Publication in the Diário da República: Despacho n.º 9184/2020 - 25/09/2020
6 ECTS; 1º Ano, 2º Semestre, 28,0 T + 42,0 TP + 5,0 OT , Cód. 81435.
Lecturer
- Maria Helena Morgado Monteiro (1)
(1) Docente Responsável
(2) Docente que lecciona
Prerequisites
Not applicable.
Objectives
a) Know and apply basic mathematical procedures used in the degree programme;
b) Interpret data, formulate and solve problems involving derivation and integration of functions of one variable;
c) Represent functions as a power series and calculate approximate values.
Program
1.Real functions.
1.1 Definition, properties and graph of a real function;
1.2 Algebraic functions;
1.3 Exponential function and logarithmic function;
1.4 Trigonometric functions (direct and inverse).

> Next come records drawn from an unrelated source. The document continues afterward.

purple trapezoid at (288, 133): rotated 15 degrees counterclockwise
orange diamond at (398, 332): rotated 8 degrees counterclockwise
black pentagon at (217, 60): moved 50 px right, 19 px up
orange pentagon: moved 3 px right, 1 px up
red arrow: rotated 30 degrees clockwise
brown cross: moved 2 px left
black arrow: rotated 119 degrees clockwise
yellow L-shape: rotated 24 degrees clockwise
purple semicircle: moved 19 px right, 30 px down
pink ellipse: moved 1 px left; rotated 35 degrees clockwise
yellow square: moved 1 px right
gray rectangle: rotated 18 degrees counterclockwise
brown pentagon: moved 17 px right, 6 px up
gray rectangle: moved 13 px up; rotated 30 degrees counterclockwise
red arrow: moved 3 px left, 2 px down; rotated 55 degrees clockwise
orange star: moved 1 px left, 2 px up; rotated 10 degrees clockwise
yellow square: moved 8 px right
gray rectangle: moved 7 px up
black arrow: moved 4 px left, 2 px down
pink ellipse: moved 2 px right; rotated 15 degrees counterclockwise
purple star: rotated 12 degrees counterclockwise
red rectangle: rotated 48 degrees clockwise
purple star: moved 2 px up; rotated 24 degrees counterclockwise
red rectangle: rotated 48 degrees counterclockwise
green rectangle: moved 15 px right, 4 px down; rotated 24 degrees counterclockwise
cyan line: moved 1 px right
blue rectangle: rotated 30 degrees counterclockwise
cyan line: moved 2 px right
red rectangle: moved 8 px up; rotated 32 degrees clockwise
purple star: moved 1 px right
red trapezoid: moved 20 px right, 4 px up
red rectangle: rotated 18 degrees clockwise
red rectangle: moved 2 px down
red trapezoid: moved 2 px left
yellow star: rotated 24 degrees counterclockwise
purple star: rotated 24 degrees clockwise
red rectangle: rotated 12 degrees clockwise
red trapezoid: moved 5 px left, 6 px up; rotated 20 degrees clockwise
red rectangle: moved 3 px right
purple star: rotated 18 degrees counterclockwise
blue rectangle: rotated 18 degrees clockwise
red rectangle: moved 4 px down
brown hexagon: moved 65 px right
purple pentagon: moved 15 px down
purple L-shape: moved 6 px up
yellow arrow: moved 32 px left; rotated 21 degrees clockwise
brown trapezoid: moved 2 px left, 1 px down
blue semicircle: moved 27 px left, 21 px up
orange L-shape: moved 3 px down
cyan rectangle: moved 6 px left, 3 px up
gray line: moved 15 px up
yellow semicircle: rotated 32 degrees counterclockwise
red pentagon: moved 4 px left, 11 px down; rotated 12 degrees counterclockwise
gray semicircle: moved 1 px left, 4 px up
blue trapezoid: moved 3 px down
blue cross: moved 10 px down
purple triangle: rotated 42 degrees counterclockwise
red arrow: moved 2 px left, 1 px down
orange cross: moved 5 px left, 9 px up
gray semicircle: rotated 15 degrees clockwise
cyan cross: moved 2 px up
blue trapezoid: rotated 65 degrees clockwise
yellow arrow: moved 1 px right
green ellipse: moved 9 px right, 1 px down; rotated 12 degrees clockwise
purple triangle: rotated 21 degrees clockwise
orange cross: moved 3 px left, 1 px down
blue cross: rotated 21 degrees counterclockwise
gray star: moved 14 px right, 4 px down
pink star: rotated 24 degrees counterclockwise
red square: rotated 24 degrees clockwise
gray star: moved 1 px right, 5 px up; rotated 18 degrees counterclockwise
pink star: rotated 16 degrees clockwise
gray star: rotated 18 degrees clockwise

2.Differential calculus in R
2.1 Derivative of a function at a point and derivative function;
2.2 Derivation Rules and derivative function of elementary functions;
2.3 The chain rule for differentiating composite functions
2.4 Applications of the derivative: differentials, monotony and extremes of a function; optimization problems.
3. Integral Calculus in R
3.1 Undefined integral
3.1.1 Primitives and indefinite integral - definition and properties;
3.1.2 Immediate primitives;
3.1.3 Methods of primitivation: primitivation by parts, primitivation of rational functions and primitivation of powers of trigonometric functions;
3.2 Integral definite
3.2.1 Definition and geometric interpretation of the Riemann simple integral;
3.2.2 The fundamental theorem of integral calculus and properties of the definite integral;
3.2.3 Applications of the definite integral: calculation of area of a region between two graphs, volume of a solid of revolution and length of a plane curve.
4.Series
4.1 Infinite series
4.1.1 Definitions and tests for convergence;
4.1.2 Alternating series;
4.2 Series of functions;
4.2.1 Power series and convergence intervals;
4.2.2 Taylor's series and calculation of the value of a transcendental function at a point.
Evaluation Methodology
Ongoing assessment: two written tests (0-8) with minimum mark of 2; eight homeworks (0-0.5) with presentation in class of two homeworks.
Exam assessment: a written test (0-20).
Minimum mark to pass the exam is 10. Pass mark for ongoing assessment is the sum of the tests with the homeworks and the presentations and must total 10.
Bibliography
- Larson, R. e Hostetler, R. e Edwards, B. (2006). Cálculo. (Vol. I). São Paulo: McGraw-Hill
- Monteiro, H. (2023). Apontamentos de Cálculo. Abrantes: ESTA
- Stewart, J. (2012). Calculus. Belmont, USA: Brooks/Cole, Cengage Learning
- Tavares, J. (0). Temas de Matemática Elementar. Acedido em 14 de fevereiro de 2019 em http://cmup.fc.up.pt/cmup/apoiomat/manual_apoiomat_v1.pdf
(0). Khan Academy. Acedido em 1 de fevereiro de 2019 em http://www.fundacao.telecom.pt/Home/KhanAcademy
Teaching Method
Lectures dealing with the fundamentals principles and its applications. Practical classes involve practising with calculus techniques and the application of skills and knowledge.
Software used in class
Productivity tools, Geogebra, Wolframalpha and Moodle platform.